Nella parrocchia della Sacra Famiglia, unico rifugio cattolico della Striscia, circa 500 cristiani sopravvivono tra bombardamenti, razionamenti e isolamento umanitario.
La situazione dei cristiani a Gaza, in Terra Santa, è ancora «molto grave». A riferirlo è Padre Gabriel Romanelli, parroco della Sacra Famiglia, l’unica parrocchia cattolica nella Striscia, dove da mesi trovano rifugio circa 500 persone tra uomini, donne, bambini e disabili assistiti dalle Missionarie della Carità. In un colloquio con Aiuto alla Chiesa che Soffre (ACS), Padre Romanelli ha descritto il dramma quotidiano vissuto all’interno del complesso parrocchiale: «Sentiamo continuamente bombardamenti, e a volte le schegge ci raggiungono».
Nonostante la devastazione, nella parrocchia si cerca di mantenere una vita spirituale e comunitaria con adorazione eucaristica, Rosario, Messa quotidiana, attività per bambini e famiglie e gruppi di studio biblico.

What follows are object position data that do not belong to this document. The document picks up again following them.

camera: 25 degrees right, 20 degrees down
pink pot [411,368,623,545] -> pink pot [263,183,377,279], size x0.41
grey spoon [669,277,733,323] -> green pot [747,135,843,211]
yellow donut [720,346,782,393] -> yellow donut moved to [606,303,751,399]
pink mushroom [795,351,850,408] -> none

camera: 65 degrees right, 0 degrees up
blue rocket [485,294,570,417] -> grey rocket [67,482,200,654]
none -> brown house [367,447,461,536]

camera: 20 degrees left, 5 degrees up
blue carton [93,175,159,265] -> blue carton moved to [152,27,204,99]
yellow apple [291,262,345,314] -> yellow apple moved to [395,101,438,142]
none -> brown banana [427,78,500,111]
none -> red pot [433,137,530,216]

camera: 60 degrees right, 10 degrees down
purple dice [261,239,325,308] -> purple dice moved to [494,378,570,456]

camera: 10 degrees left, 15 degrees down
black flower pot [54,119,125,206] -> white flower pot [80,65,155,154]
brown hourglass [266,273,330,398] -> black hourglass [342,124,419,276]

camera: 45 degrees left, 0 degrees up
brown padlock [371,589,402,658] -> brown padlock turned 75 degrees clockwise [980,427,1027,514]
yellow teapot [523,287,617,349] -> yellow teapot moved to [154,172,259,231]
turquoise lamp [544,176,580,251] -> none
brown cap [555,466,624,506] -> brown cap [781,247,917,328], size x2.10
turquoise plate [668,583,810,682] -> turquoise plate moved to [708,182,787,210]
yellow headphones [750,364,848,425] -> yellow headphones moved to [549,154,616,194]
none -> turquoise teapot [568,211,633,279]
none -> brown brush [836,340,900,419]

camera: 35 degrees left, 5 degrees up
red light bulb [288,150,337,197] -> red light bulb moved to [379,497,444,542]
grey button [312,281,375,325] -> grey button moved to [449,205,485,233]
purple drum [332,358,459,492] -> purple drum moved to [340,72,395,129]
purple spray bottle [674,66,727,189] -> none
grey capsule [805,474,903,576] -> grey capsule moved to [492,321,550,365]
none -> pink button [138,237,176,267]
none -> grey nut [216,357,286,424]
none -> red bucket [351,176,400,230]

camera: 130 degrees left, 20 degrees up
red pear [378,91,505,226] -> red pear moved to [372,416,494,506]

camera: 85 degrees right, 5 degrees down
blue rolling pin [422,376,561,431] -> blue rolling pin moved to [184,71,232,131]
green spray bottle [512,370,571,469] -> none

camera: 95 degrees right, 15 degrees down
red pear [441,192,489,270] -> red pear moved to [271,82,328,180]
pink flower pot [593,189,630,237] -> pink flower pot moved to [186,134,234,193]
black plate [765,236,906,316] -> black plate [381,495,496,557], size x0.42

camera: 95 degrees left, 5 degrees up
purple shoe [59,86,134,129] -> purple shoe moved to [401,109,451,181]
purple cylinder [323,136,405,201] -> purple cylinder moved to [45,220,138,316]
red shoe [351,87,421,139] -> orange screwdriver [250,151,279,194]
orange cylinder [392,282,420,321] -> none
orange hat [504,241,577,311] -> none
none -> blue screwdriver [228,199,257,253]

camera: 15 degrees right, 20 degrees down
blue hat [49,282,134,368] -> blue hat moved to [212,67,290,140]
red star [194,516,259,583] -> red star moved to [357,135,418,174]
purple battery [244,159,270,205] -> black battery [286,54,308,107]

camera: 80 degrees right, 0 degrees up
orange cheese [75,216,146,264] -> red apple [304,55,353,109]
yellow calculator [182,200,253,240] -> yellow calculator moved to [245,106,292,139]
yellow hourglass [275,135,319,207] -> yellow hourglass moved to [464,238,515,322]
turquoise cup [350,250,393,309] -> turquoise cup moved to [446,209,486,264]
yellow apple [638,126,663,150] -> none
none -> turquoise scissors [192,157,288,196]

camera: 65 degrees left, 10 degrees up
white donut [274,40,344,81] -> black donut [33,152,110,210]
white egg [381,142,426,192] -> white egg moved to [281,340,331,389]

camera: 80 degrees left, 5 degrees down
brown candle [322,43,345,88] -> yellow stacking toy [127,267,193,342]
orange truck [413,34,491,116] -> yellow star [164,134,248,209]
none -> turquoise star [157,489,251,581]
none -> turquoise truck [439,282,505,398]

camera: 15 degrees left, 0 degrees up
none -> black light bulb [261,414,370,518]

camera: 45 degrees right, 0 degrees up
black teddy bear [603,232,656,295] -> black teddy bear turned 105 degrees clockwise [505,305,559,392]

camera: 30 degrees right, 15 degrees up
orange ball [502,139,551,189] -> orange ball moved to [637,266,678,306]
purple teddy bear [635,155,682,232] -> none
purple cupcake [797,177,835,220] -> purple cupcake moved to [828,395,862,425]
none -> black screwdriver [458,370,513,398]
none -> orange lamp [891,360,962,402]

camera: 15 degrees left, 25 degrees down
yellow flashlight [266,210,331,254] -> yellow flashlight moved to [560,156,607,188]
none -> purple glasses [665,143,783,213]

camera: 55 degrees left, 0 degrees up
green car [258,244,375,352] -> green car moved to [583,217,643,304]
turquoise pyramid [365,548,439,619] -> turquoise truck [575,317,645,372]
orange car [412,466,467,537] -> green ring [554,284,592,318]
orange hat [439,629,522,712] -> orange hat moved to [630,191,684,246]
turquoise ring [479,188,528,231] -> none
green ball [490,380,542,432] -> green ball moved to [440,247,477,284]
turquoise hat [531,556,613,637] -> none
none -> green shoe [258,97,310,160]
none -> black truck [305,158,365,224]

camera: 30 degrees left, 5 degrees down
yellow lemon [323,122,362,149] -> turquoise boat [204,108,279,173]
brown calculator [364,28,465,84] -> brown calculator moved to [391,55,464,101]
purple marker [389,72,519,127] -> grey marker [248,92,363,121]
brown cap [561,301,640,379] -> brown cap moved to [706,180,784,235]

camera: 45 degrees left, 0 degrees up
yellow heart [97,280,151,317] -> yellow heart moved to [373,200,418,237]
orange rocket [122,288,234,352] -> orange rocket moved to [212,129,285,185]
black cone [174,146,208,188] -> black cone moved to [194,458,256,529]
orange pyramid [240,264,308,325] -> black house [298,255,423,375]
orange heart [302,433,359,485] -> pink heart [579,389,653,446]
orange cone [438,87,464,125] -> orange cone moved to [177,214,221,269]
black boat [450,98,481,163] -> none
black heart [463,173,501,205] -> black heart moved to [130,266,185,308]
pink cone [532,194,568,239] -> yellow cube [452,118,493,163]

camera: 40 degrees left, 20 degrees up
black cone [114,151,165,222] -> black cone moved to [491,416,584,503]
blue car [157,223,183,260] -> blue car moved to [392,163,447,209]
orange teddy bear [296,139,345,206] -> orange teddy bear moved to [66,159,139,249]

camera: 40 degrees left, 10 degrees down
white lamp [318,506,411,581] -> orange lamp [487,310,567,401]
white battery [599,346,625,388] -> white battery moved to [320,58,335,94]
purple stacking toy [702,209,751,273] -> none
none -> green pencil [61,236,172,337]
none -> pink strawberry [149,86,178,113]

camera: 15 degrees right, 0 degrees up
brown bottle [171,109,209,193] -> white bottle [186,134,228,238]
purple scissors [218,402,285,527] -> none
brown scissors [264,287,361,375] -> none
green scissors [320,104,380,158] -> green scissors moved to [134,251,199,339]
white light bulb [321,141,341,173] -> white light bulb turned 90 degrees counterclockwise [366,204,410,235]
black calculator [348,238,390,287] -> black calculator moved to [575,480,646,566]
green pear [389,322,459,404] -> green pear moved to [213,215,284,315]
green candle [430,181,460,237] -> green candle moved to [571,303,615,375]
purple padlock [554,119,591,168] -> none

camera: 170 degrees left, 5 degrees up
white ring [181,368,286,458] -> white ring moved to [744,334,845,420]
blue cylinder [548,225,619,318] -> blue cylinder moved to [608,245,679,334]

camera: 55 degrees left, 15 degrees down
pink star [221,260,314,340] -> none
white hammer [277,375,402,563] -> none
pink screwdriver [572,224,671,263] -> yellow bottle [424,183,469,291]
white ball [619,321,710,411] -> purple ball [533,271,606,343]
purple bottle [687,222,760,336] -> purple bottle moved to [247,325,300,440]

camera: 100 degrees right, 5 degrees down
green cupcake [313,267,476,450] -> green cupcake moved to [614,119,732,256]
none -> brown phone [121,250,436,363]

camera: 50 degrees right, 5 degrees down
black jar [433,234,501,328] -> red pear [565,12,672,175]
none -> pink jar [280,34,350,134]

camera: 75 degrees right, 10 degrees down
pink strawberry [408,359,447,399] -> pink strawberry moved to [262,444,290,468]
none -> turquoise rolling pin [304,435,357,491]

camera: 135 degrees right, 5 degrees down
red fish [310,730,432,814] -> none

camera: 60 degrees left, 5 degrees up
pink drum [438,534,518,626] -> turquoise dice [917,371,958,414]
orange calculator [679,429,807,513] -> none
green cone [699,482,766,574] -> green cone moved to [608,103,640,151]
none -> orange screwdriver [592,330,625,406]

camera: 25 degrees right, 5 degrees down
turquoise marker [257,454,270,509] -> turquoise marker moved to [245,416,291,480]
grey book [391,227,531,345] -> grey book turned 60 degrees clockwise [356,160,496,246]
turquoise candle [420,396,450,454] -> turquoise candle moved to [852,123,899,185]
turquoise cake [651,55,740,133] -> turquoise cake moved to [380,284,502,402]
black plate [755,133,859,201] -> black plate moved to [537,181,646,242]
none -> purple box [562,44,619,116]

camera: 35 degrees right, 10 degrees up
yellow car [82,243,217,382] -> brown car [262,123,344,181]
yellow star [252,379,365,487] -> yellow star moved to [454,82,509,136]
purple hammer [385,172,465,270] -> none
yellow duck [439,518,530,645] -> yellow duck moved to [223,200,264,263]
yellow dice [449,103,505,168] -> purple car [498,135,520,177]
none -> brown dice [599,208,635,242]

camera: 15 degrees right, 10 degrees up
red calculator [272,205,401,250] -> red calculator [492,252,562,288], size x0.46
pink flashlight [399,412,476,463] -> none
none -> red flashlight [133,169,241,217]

Tuttavia, il blocco umanitario imposto da Israele ha aggravato ulteriormente la crisi. Da tre mesi non arrivano aiuti: solo 90 camion umanitari hanno avuto accesso il 22 maggio, a fronte di un fabbisogno giornaliero di almeno 500. Le risorse sono ora razionate e distribuite con grande difficoltà anche a chi arriva da fuori. Padre Romanelli, che è riuscito recentemente a distribuire acqua all’interno e all’esterno della parrocchia, segnala anche l’aumento di disturbi psichici tra i rifugiati. Almeno 52 cristiani sono morti dall’inizio del conflitto. «La cosa più grave – conclude – è che nessuno parla della fine della guerra o del diritto di rimanere qui, di ricostruire e ricominciare».